In an earlier post, I discovered that a simple Perl program can outperform grep by about double. Today I discovered that some patterns can cause the execution time to balloon tremendously.
I have a new big log file, this time with about 70 million lines. I'm running it on my newly-updated Mac, whose "time" command has slightly different output.
Let's start with this:
time grep 'asdf' cetasfit05.txt
... 39.388 total
time grep.pl 'asdf' cetasfit05.txt
... 21.388 total
About twice as fast.
Now let's change the pattern:
time grep 'XBT|XBM' cetasfit05.txt
... 24.787 total
time grep.pl 'XBT|XBM' cetasfit05.txt
... 18.940 total
Still faster, but nowhere near twice as fast. I don't know why
Now let's add an anchor:
time grep '^XBT|^XBM' cetasfit05.txt
... 25.580 total
time grep.pl '^XBT|^XBM' cetasfit05.txt
... 3:08.25 total
WHOA! Perl, what happened????? 3 MINUTES???

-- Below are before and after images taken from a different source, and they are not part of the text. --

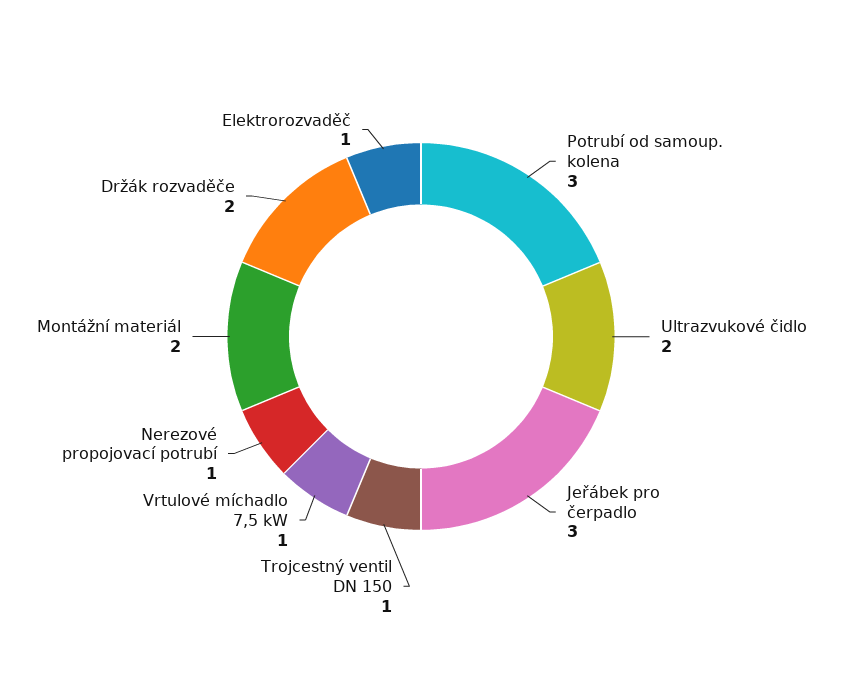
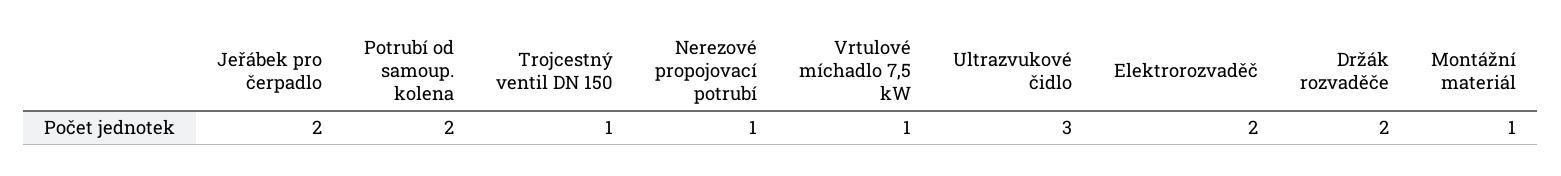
  {
-   "Potrubí od samoup. kolena": 3,
+   "Potrubí od samoup. kolena": 2,
-   "Ultrazvukové čidlo": 2,
+   "Ultrazvukové čidlo": 3,
-   "Jeřábek pro čerpadlo": 3,
+   "Jeřábek pro čerpadlo": 2,
    "Trojcestný ventil DN 150": 1,
    "Vrtulové míchadlo 7,5 kW": 1,
    "Nerezové propojovací potrubí": 1,
-   "Montážní materiál": 2,
+   "Montážní materiál": 1,
    "Držák rozvaděče": 2,
-   "Elektrorozvaděč": 1
+   "Elektrorozvaděč": 2
  }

My only explanation is that Perl tries to implement a very general regular expression algorithm, and grep implements a subset, and that might cause Perl to be slow in some circumstances. For example, maybe the use of alternation with anchors introduces the need for "backtracking" under some circumstances, and maybe grep doesn't support backtracking. In this simple example, backtracking is probably not necessary, but to be general, Perl might do it "just in case". (Note: I'm not a regular expression expert, and don't really know when "backtracking" is needed; I'm speculating without bothering to learn about it.)
Anyway, let's make a small adjustment:
time grep.pl '^(XBT|XBM)' cetasfit05.txt
... 17.910 total
There, that got back to "normal".
I guess multiple anchors in a pattern is a bad idea.
P.S. - even though this post is about Perl, I tried one more test with grep:
time grep 'ASDF' cetasfit05.txt
... 26.132 total
Whaaa...? I tried multiple times, and lower-case 'asdf' always takes about 40 seconds, and upper-case 'ASDF' always takes about 27 seconds. I DON'T UNDERSTAND COMPUTERS!!! (sob)